A main distinguishing feature is the significantly higher incidence of childhood trauma in the SAD-MDD group, which is consistent with fearful attachment style in adulthood. In my experience as a psychiatrist and therapist for two decades, I have found that while social anxiety and depression are commonly identified as current issues, it is not unusual for developmental factors and impact of attachment style receive less clinical attention.
Proper identification of root problems and an accurate diagnosis are necessary to guide effective treatment. This can be difficult, especially in psychiatry, because many overlapping symptoms and biology-based diagnostic models are in their infancy.
For example, despite greater awareness, the role of developmental trauma remains under-recognized and often not fully addressed in treatment. In some cases, the diagnosis of social anxiety, while appropriate, may miss the larger role of lifelong persistent posttraumatic stress symptoms.
Those in the SAD-MDD group required more intensive treatment – not surprising given both the overall severity of symptoms and the deeper underlying difficulties with attachment and trauma. In order to be most effective, it is important that assessment identifies and treatment addresses the underlying drivers of functional difficulties.
The role of fearful attachment in social anxiety, particularly social anxiety combined with depression, is a key finding of this research. In some ways, even more so than developmental trauma – which, while important, can be more difficult to connect to adult experiences in social and professional contexts – fearful attachment makes the connection much clearer.

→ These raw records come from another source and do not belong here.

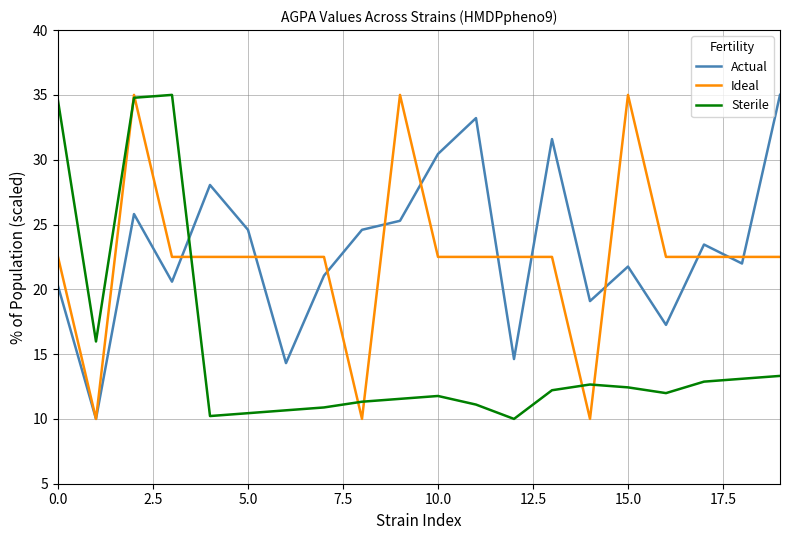

What is the greatest value displayed?

35.0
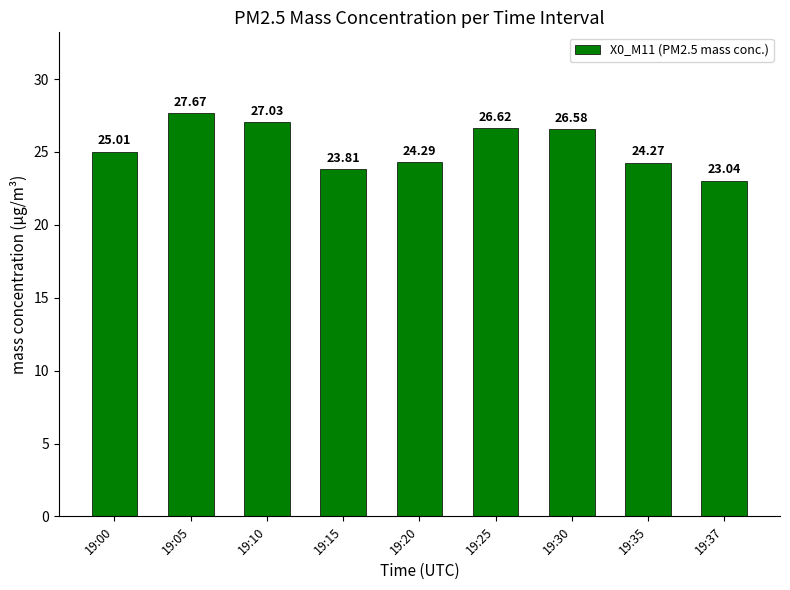

Count the number of values greater than 25.

5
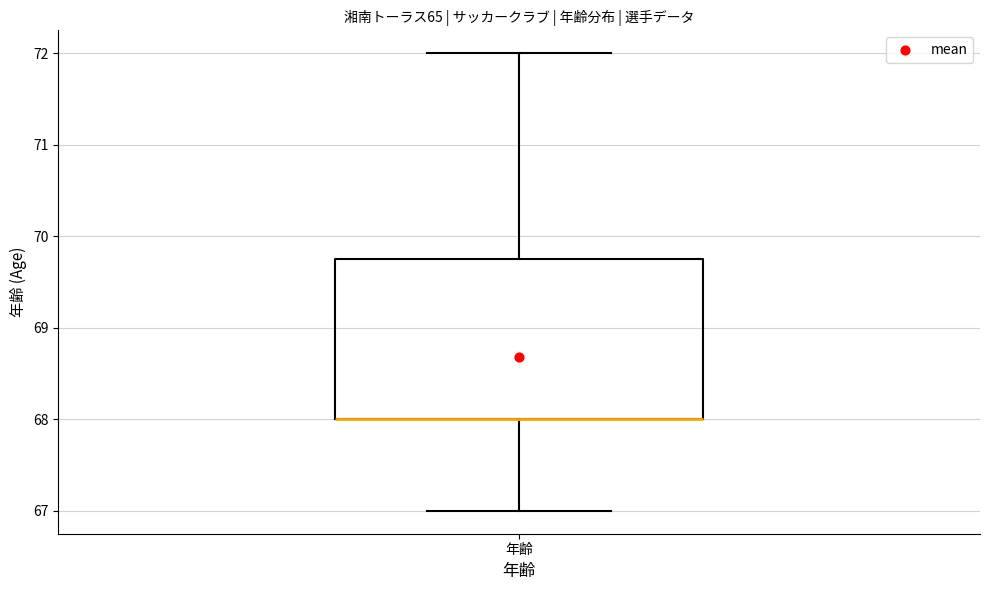

Transcribe this box plot: give where the median line is, the range the box spans, and where the two whiskers end, as read against the y-axis. The values are not printed on the chart, so give them approximately, as read against the axis.

median 68.0 (drawn on the box's lower edge), box 68.0 to 69.8, whiskers 67.0 to 72.0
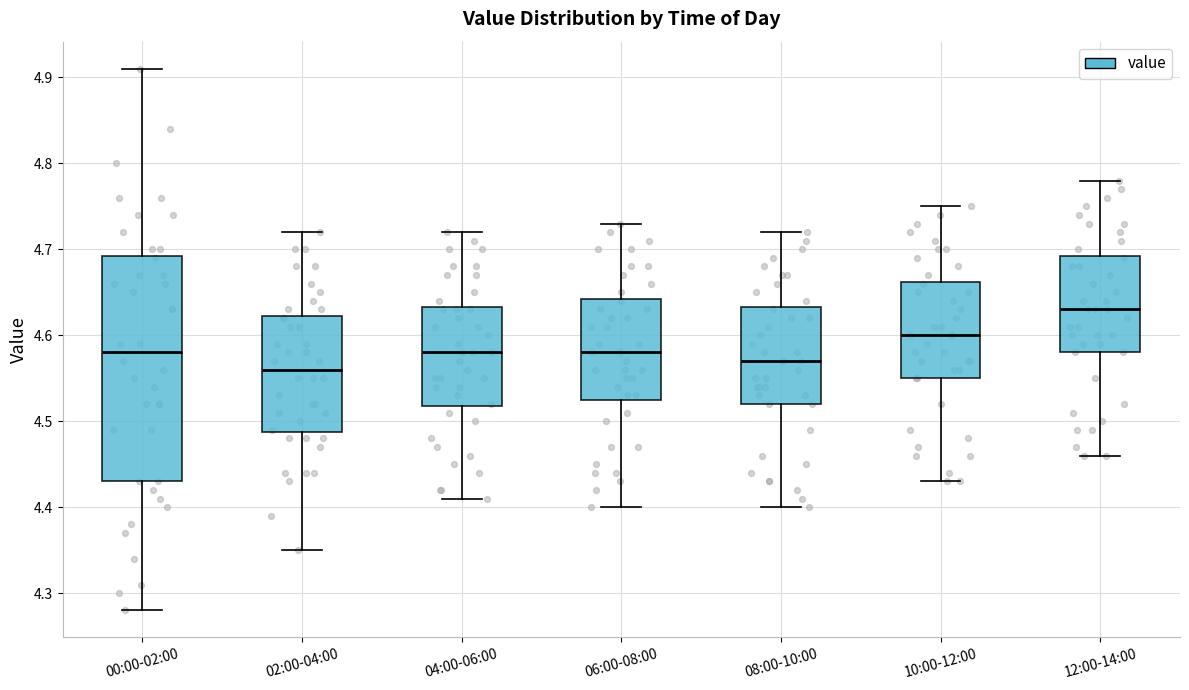

Reading left to right, read every box against the y-axis: the position of its median line, the range the box covers, and the ends of its whiskers. The values are not printed on the chart, so give them approximately, as read against the axis.

00:00-02:00: median 4.58, box 4.43 to 4.69, whiskers 4.28 to 4.91
02:00-04:00: median 4.56, box 4.49 to 4.62, whiskers 4.35 to 4.72
04:00-06:00: median 4.58, box 4.52 to 4.63, whiskers 4.41 to 4.72
06:00-08:00: median 4.58, box 4.53 to 4.64, whiskers 4.40 to 4.73
08:00-10:00: median 4.57, box 4.52 to 4.63, whiskers 4.40 to 4.72
10:00-12:00: median 4.60, box 4.55 to 4.66, whiskers 4.43 to 4.75
12:00-14:00: median 4.63, box 4.58 to 4.69, whiskers 4.46 to 4.78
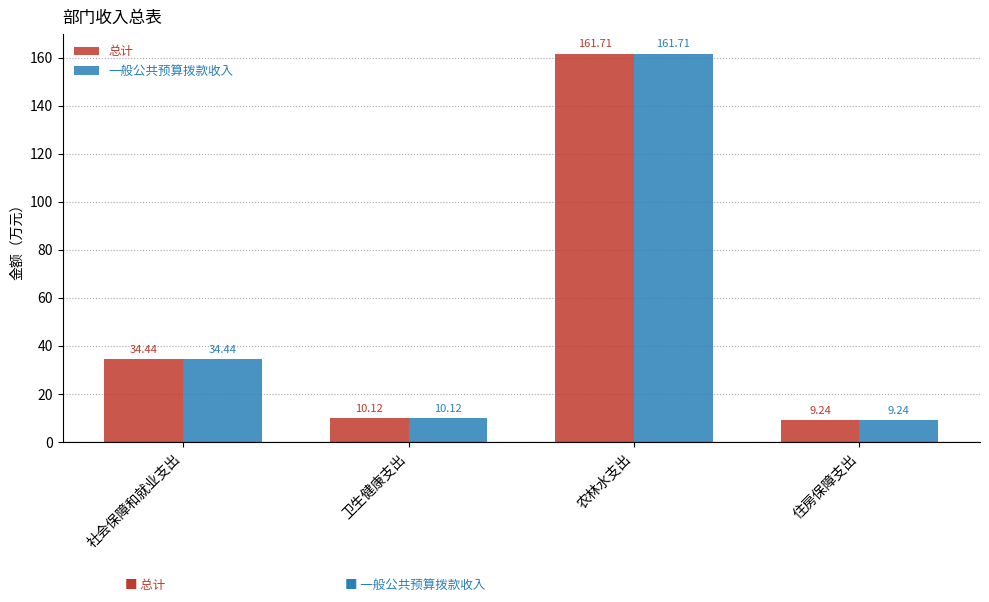

How many values in the 总计 series are below 34?

2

When we are generally afraid of others, when our basic assumption is that social situations are inherently threatening or even downright dangerous, this is a serious impediment to satisfaction and productivity. Fear reactions toward others are less likely to meet the needs of the situation, whether it be friendship, family, romance, work, or school, leading to maladaptive ways of address interpersonal issues.

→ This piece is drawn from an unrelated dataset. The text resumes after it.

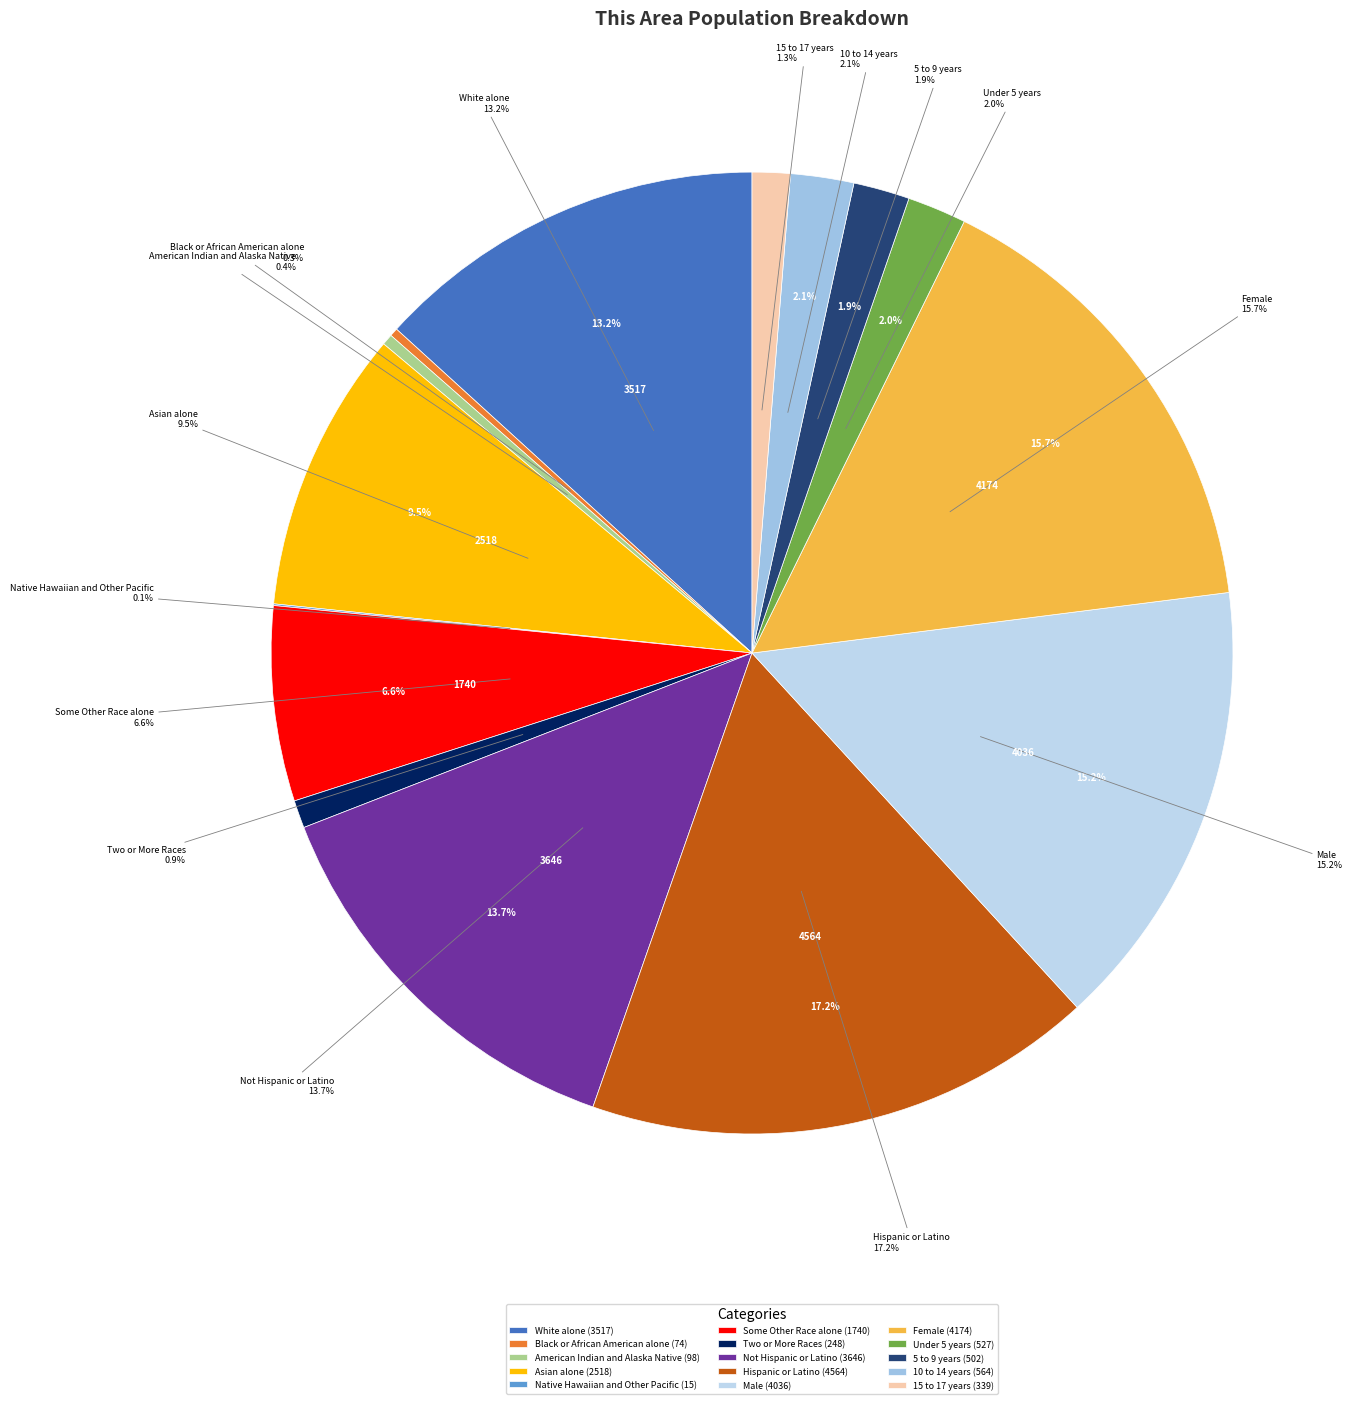

Approximately how many times larger is the value at Under 5 years compared to Native Hawaiian and Other Pacific?

35.1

When we approach others with a fearful attitude, they are more likely to react negatively, compounding the problem and often reinforcing fearful assumptions. For example, if we are indifferent out of fear, others may interpret our behavior as aloof and superior, causing them to back off and confirm beliefs of our own unworthiness as well as the shortcomings of others while we misattribute their motivations because our model of other inner states (“mentalizing”) may be divergent from reality. Others may recognize fear as a vulnerability to exploitation and take advantage of it.
This research offers clinically useful information. Identifying the role of fearful attachment provides a key target for therapeutic and behavioral interventions. Self-awareness is one of the four pillars of therapy – accepting the core fears of others provides an opportunity to work on and improve attachment style, address potential underlying childhood trauma, and learn to deal more effectively with distrust, revise distorted perceptions in social situations and in terms of our own sense of self, and over time make progress in dealing with anxiety and depression to enjoy more satisfying relationships with others – and with oneself 1.